Thank you for your response. The issue seems to be partially resolved by using Workflow.newWorkflowQueue in our local environment. However, when we deploy the code to our test environment, we are still encountering timeouts. These timeouts occur during the execution of our workflow activities.
The workflow follows a sequence of steps involving signaling to the workflow and adding items to the queue while certain workflow activities are running. I suspect that this concurrent interaction might be contributing to the WorkflowTaskTimedOut.
Could you provide insights into whether signaling to a workflow and adding items to the queue while workflow activities are running could potentially lead to the WorkflowTaskTimedOut errors? Any suggestions on how to handle such situations more effectively would be greatly appreciated.

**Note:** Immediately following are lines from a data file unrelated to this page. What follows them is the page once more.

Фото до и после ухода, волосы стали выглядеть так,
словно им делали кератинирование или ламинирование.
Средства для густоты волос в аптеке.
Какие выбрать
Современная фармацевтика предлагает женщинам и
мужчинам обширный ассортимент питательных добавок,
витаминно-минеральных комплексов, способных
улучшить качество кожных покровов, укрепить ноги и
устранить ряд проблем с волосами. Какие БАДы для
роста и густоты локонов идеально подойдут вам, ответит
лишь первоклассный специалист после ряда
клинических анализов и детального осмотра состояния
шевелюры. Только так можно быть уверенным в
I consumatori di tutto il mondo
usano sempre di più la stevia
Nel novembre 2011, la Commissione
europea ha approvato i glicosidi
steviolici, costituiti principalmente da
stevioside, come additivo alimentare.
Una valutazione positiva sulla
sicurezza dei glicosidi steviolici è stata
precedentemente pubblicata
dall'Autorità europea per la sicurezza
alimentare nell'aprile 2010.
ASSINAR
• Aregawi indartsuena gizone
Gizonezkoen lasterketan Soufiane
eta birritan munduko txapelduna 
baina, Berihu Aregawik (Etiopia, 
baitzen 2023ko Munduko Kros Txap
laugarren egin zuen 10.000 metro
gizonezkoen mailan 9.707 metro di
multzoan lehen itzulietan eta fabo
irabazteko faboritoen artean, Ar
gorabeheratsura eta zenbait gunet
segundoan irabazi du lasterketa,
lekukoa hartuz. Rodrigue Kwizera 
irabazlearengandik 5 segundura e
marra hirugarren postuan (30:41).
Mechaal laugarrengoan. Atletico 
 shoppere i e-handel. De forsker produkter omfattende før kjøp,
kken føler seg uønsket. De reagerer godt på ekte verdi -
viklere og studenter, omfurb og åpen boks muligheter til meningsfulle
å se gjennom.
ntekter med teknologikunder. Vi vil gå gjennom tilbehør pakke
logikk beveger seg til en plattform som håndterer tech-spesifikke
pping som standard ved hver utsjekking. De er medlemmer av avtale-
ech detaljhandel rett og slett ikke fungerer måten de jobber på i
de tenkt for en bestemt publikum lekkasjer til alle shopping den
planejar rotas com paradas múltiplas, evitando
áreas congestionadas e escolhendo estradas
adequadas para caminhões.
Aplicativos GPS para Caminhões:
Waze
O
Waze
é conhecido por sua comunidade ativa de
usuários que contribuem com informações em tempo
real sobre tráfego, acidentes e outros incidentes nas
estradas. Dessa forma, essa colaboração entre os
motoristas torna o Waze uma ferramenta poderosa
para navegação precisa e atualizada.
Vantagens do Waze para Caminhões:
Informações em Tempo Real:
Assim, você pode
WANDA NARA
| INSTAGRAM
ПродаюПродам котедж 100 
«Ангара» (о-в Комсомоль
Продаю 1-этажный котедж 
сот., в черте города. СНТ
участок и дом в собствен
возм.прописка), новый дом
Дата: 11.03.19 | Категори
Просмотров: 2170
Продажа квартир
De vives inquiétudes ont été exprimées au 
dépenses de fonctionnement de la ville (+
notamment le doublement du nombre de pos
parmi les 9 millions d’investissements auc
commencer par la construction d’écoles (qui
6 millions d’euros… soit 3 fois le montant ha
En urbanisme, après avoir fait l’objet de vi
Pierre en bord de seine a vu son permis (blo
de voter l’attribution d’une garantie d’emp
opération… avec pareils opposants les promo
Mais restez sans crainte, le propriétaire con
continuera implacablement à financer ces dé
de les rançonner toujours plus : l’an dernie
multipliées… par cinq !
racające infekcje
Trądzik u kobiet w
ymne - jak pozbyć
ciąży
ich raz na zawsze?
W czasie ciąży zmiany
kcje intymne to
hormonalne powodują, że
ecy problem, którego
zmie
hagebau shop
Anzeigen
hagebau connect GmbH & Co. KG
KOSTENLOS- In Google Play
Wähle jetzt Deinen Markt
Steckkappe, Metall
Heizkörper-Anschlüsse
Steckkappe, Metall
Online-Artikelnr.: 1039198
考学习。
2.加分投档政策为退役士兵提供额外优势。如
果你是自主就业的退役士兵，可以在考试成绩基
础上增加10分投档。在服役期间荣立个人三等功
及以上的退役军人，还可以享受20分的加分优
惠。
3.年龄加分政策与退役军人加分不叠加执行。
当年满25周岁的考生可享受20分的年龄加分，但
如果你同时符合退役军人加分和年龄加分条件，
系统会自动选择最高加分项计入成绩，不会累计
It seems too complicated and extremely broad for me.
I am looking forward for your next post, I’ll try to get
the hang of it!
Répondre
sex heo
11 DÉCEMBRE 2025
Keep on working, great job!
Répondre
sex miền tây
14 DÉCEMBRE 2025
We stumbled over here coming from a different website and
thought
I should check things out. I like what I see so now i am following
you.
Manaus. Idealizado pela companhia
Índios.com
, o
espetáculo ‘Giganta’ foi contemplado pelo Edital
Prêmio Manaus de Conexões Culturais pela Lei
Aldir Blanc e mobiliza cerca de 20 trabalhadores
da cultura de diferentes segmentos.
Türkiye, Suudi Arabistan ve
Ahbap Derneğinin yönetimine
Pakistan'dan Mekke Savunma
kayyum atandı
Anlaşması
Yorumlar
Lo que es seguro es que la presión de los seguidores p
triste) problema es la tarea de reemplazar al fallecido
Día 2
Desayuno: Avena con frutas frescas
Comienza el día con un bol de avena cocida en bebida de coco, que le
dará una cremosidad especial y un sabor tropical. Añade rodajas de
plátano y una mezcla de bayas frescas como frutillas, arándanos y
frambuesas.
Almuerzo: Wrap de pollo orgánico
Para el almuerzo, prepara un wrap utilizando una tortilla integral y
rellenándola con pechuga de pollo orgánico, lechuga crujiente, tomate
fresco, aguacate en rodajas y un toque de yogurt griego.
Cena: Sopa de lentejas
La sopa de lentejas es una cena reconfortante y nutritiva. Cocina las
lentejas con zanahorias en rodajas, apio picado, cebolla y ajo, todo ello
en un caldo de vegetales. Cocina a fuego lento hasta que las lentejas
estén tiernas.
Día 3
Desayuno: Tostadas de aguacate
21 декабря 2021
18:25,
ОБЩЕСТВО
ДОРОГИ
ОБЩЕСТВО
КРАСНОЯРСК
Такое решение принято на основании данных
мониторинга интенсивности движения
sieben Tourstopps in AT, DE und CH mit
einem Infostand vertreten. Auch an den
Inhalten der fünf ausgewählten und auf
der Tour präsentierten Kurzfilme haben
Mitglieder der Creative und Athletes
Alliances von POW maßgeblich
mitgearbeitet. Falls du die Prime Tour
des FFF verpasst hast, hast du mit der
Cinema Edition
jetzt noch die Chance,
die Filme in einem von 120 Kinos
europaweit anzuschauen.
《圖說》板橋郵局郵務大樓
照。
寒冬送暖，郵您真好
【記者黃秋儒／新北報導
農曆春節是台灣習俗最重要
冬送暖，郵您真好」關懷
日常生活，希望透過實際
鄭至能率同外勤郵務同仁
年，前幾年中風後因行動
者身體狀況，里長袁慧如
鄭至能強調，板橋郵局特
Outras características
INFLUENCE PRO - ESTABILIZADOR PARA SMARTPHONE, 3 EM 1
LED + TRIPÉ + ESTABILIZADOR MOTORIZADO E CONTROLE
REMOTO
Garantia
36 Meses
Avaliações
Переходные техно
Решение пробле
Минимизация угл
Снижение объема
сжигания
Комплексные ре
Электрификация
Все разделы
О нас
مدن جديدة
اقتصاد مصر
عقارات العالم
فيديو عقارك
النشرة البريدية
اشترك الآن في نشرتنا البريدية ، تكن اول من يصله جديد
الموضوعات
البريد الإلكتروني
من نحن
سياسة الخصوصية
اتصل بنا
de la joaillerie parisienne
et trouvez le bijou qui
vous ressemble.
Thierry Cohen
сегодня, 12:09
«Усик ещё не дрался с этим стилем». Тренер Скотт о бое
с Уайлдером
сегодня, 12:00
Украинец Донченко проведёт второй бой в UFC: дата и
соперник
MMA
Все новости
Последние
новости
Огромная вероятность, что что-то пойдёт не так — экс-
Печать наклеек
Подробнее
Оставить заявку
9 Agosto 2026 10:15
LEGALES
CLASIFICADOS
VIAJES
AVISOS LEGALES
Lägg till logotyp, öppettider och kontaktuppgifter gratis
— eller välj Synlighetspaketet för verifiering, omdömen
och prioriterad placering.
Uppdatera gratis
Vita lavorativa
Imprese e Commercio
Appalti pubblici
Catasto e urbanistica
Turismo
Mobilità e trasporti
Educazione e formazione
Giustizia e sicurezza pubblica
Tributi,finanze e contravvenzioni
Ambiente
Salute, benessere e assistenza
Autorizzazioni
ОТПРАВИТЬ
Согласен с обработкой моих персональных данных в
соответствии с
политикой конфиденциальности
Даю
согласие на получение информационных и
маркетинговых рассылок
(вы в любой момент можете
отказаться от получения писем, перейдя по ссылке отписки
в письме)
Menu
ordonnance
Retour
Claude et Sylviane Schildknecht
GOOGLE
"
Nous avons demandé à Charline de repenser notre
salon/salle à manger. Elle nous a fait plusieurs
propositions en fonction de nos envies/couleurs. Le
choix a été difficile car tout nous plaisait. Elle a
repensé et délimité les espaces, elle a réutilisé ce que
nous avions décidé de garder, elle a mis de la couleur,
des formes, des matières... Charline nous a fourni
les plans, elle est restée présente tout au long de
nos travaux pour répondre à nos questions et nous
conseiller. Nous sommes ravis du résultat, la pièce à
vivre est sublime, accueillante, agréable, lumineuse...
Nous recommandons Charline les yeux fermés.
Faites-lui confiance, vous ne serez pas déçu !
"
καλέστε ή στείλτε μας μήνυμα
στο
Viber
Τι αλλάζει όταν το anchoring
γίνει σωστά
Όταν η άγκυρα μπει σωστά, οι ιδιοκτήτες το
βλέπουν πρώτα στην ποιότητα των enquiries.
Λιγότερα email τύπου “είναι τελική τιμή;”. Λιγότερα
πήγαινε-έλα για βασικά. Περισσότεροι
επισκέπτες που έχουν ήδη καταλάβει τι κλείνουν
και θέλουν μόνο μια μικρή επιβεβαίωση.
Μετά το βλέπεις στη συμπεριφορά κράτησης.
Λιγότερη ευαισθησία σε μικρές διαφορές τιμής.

In logs I can see this message:
Failure while reporting workflow progress to the server. If seen continuously the workflow might be stuck. WorkflowId=Some-Workflow–Source-Id-123465879, RunId=13e1cd20-2372-41d1-a1b3-5effd417d68a, startedEventId=10",“logger_name”:“io.temporal.internal.worker.WorkflowWorker”,“thread_name”:“Workflow Executor taskQueue="Starter-Workflow-v1-Queue", namespace="default": 11”,“level”:“WARN”,“level_value”:30000,“stack_trace”:"io.grpc.StatusRuntimeException: NOT_FOUND: Workflow task not found.\n\tat
Im testing with 2-10 messages with span between them 20-100 milliseconds. On the second-third signal I receive Timeout in workflow. Timeout never happens when Im sending one message only. For example Timeout on second message signal
Yes in logs I can see this message:
Failure while reporting workflow progress to the server. If seen continuously the workflow might be stuck. WorkflowId=Some-Workflow–Source-Id-123465879, RunId=13e1cd20-2372-41d1-a1b3-5effd417d68a, startedEventId=10",“logger_name”:“io.temporal.internal.worker.WorkflowWorker”,“thread_name”:“Workflow Executor taskQueue=“Starter-Workflow-v1-Queue”, namespace=“default”: 11”,“level”:“WARN”,“level_value”:30000,“stack_trace”:"io.grpc.StatusRuntimeException: NOT_FOUND: Workflow task not found.\n\tat
No, Im not using any custom DataConverters. I thought my Signal message could be too big. I simplified it to only one Long parameter like this. Still there is WorkflowTaskTimedOut exceptions.
like this:
The other possibility is a very large history that takes too long to load on your setup. Otherwise, you need to profile your workflow implementation to determine why it takes so long.